I was not disappointed in my choice; his class was exceptionally informative and enlightening.  Before the class started, he drew a large 3 x 3 block chart on the chalkboard with a different short phrases in each block.  Each short phrase operated as a conversation starter; as his audience, we chose those topics that seemed the most interesting, and then he discussed the concepts behind the statements.

"Success and failure are equal" was one of his nine short phrases.  I love the concept.  Essentially, it is this: family life is all about growth, not success or failure.  We are here on earth to learn and improve.  We win some, we loose some.  Ultimately, our attitude should be the same, no matter the outcome:

"You succeeded--great--what did you learn?"  
"You failed--great--what did you learn?   
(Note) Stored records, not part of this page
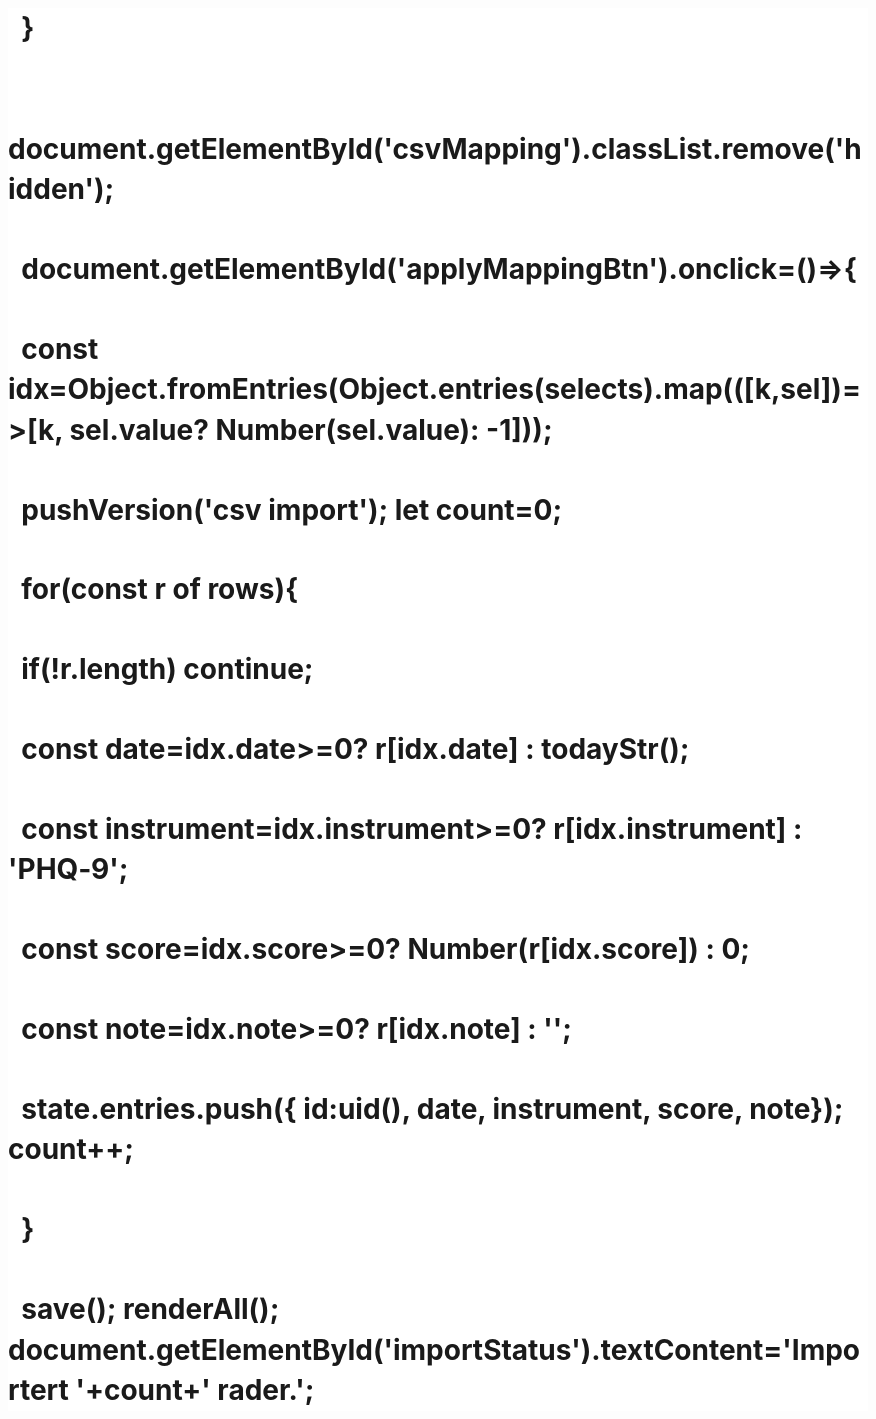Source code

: # &nbsp; }

# &nbsp; document.getElementById('csvMapping').classList.remove('hidden');

# &nbsp; document.getElementById('applyMappingBtn').onclick=()=>{

# &nbsp;   const idx=Object.fromEntries(Object.entries(selects).map((\[k,sel])=>\[k, sel.value? Number(sel.value): -1]));

# &nbsp;   pushVersion('csv import'); let count=0;

# &nbsp;   for(const r of rows){

# &nbsp;     if(!r.length) continue;

# &nbsp;     const date=idx.date>=0? r\[idx.date] : todayStr();

# &nbsp;     const instrument=idx.instrument>=0? r\[idx.instrument] : 'PHQ‑9';

# &nbsp;     const score=idx.score>=0? Number(r\[idx.score]) : 0;

# &nbsp;     const note=idx.note>=0? r\[idx.note] : '';

# &nbsp;     state.entries.push({ id:uid(), date, instrument, score, note}); count++;

# &nbsp;   }

# &nbsp;   save(); renderAll(); document.getElementById('importStatus').textContent='Importert '+count+' rader.';
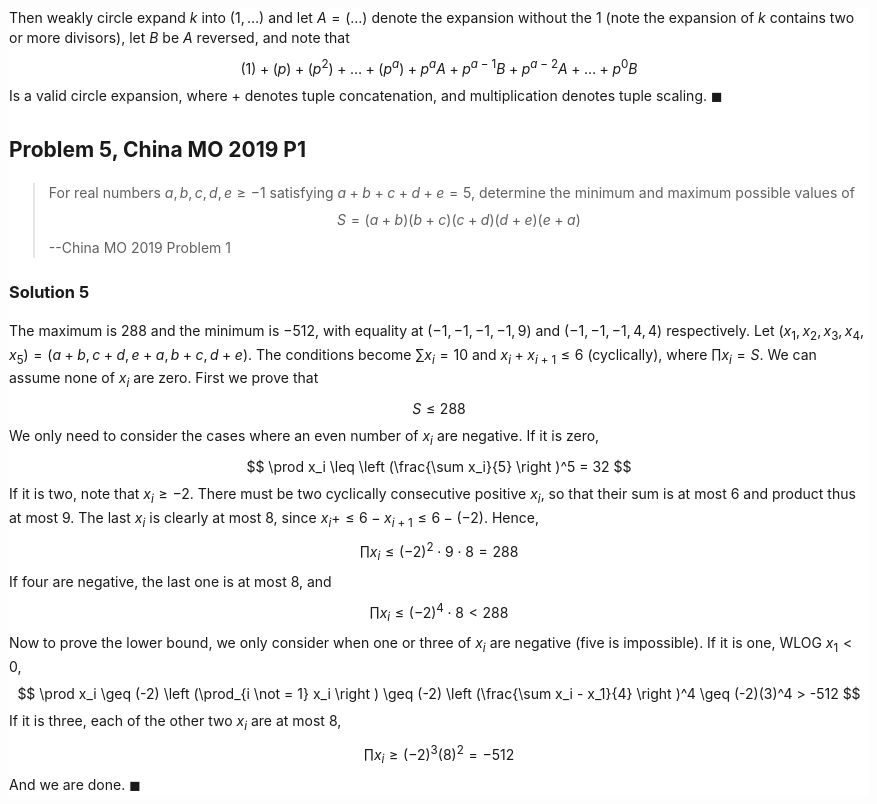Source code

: Then weakly circle expand $k$ into $(1, \dots)$ and let $A = (\dots)$
denote the expansion without the 1 (note the expansion of $k$ contains
two or more divisors), let $B$ be $A$ reversed, and note that
$$
(1) + (p) + (p^2) + \dots + (p^a) + p^a A + p^{a - 1}B + p^{a - 2} A + \dots + p^0 B
$$
Is a valid circle expansion, where $+$ denotes tuple concatenation, and
multiplication denotes tuple scaling. $\blacksquare$

## Problem 5, China MO 2019 P1
> For real numbers $a,b,c,d,e \ge -1$ satisfying $a+b+c+d+e = 5$,
> determine the minimum and maximum possible values of
> $$
> S = (a+b)(b+c)(c+d)(d+e)(e+a)
> $$
> --China MO 2019 Problem 1

### Solution 5
The maximum is 288 and the minimum is $-512$, with equality at
$(-1, -1, -1, -1, 9)$ and $(-1, -1, -1, 4, 4)$ respectively. Let
$(x_1, x_2, x_3, x_4, x_5) = (a + b, c + d, e + a, b + c, d + e)$. The
conditions become $\sum x_i = 10$ and $x_i + x_{i + 1} \leq 6$
(cyclically), where $\prod x_i = S$. We can assume none of $x_i$ are
zero. First we prove that 
$$
S \leq 288
$$ 
We only need to consider the
cases where an even number of $x_i$ are negative. If it is zero,
$$
\prod x_i \leq \left (\frac{\sum x_i}{5} \right )^5 = 32
$$ 
If it is two, note that $x_i \geq -2$. There must be two cyclically consecutive
positive $x_i$, so that their sum is at most 6 and product thus at most
9. The last $x_i$ is clearly at most $8$, since
$x_i + \leq 6 - x_{i + 1} \leq 6 - (-2)$. Hence,
$$
\prod x_i \leq (-2)^2 \cdot 9 \cdot 8 = 288
$$
If four are negative,
the last one is at most 8, and $$\prod x_i \leq (-2)^4 \cdot 8 < 288$$
Now to prove the lower bound, we only consider when one or three of
$x_i$ are negative (five is impossible). If it is one, WLOG $x_1 < 0$,
$$
\prod x_i \geq (-2) \left (\prod_{i \not = 1} x_i \right ) \geq (-2) \left (\frac{\sum x_i - x_1}{4} \right )^4 \geq (-2)(3)^4 > -512
$$
If it is three, each of the other two $x_i$ are at most 8,
$$
\prod x_i \geq (-2)^3 (8)^2 = -512
$$ 
And we are done. $\blacksquare$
Success and failure are the same.  In either case, we use the experience--positive or negative--as a springboard for further learning.  He pointed out that the amplification of either success or failure can move us into Satan's territory.  The amplification of success is pride.  The amplification of failure is worthlessness.  On the other hand, if you cultivate a culture of learning and growth in your family, humility is the dominant virtue.  I see this principle at work in the parable of the talents (Matthew 25:14-30).  The master was pleased with effort, not success or failure.  The goal is growth.